Young Scholar Presentation: Towards a Better Understanding of the Metabolism, Physiology and Ecology of Rumen Protozoa: New Insights from Culturomics and Genomics

Rumen ciliates contribute to the digestion of feed, including fiber, and to the physiological stability of the rumen environment. Many researchers have attempted to establish axenic cultures of ruminal protozoa using antibiotics, but no maintainable axenic culture was ever established. Thus, the first study investigated the toxicity of antibiotics to Entodinium caudatum. We concluded that antibiotics are directly toxic to Ent. caudatum and indirectly inhibitory by killing the prokaryotes that are essential for its survival. This species may have to be cultured as monoxenic or multixenic cultures.

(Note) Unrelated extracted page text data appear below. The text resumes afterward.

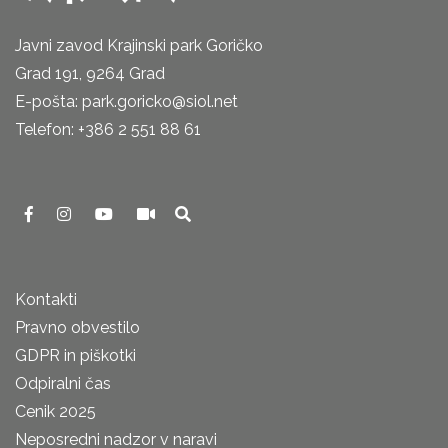
Javni zavod Krajinski park Goričko
Grad 191, 9264 Grad
E-pošta: park.goricko@siol.net
Telefon: +386 2 551 88 61
Kontakti
Pravno obvestilo
GDPR in piškotki
Odpiralni čas
Cenik 2025
Neposredni nadzor v naravi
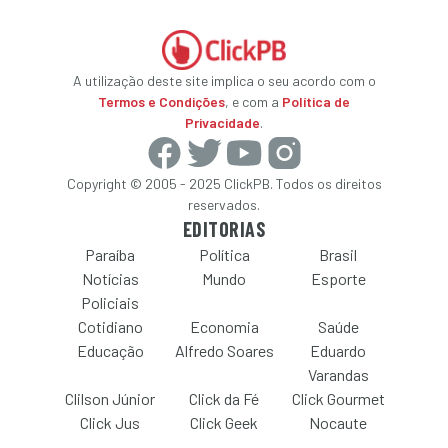
A utilização deste site implica o seu acordo com o
Termos e Condições
, e com a
Política de
Privacidade
.
Copyright © 2005 - 2025 ClickPB. Todos os direitos
reservados.
EDITORIAS
Paraíba
Política
Brasil
Notícias
Mundo
Esporte
Policiais
Cotidiano
Economia
Saúde
Educação
Alfredo Soares
Eduardo
Varandas
Clilson Júnior
Click da Fé
Click Gourmet
Click Jus
Click Geek
Nocaute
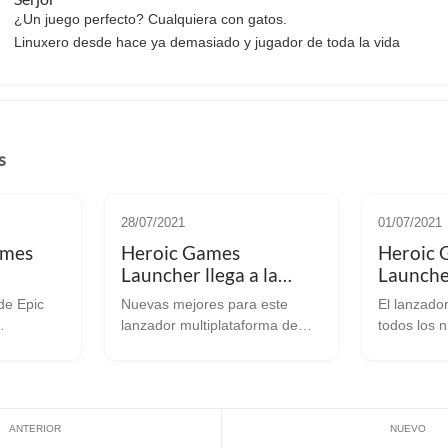
¿Un juego perfecto? Cualquiera con gatos.
Linuxero desde hace ya demasiado y jugador de toda la vida
s
28/07/2021
01/07/2021
ames
Heroic Games
Heroic 
Launcher llega a la
Launche
versión 1.9
evoluci
 de Epic
Nuevas mejores para este
El lanzado
prepara
lanzador multiplataforma de
todos los 
caracter
do
juegos de la tienda de juegos
versión 1.8.0 Hace uno
has
de Epic. Llega una nueva
que fue la
versión de este lanzador
1.7.2 del l
 y
multiplataforma de juegos de la
Games Lau
a hoy su
tienda de juegos de Epic, que
sabéis es u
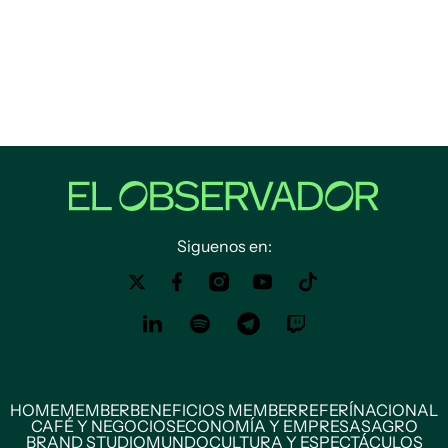
Siguenos en:
HOME
MEMBER
BENEFICIOS MEMBER
REFERÍ
NACIONAL
CAFÉ Y NEGOCIOS
ECONOMÍA Y EMPRESAS
AGRO
BRAND STUDIO
MUNDO
CULTURA Y ESPECTÁCULOS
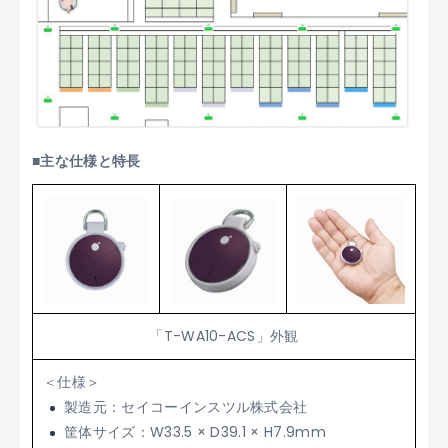
■主な仕様と特長
「T-WA10-ACS」外観
＜仕様＞
製造元：セイコーインスツル株式会社
筐体サイズ：W33.5 × D39.1 × H7.9mm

The rumen microbiome consists of various guilds of microbes, both prokaryotes and eukaryotes. The interaction between ruminal protozoa and amino acid-fermenting bacteria (AAFB) has important implications to nitrogen utilization inefficiency in ruminants. In our study, washed cells of Entodinium caudatum and AAFB served as the inocula, and they were cultured as single cultures or co-cultures of both. Mutualistic interaction was noted between Ent. caudatum and AAFB, but their interaction might not enhance ammoniagenesis under the experimental conditions.

The prokaryotes associated with ruminal protozoa were analyzed by identifying and comparing the free-living prokaryotes (FLP) and those recovered together with washed single ruminal protozoal cells collected from monocultures and fresh rumen fluid. Protozoa-associated prokaryotes (PAP) and FLP were identified and compared between the two fractions. The community of PAP significantly differed from that of FLP. Across different ruminal protozoa and irrespective of sources, PAP-specific bacteria were found, and some of them may be true symbionts and essential for the survival of ruminal protozoa.

Finally, we sequenced the macronuclear genome to help understand Ent. caudatum as a model species of ruminal protozoa. The draft macronuclear genome of Ent. caudatum revealed many nanochromosomes. More than 13,490 protein-coding genes were predicted and annotated. The draft genome provided genomic evidence on the substrate spectrum, metabolic pathways, and physiological features.

Collectively, using multipronged approaches, the findings in these studies shine new lights on the metabolism, physiology, and ecology of ruminal protozoa. The approaches can help future studies on ruminal protozoa in general and their roles in ruminal functions.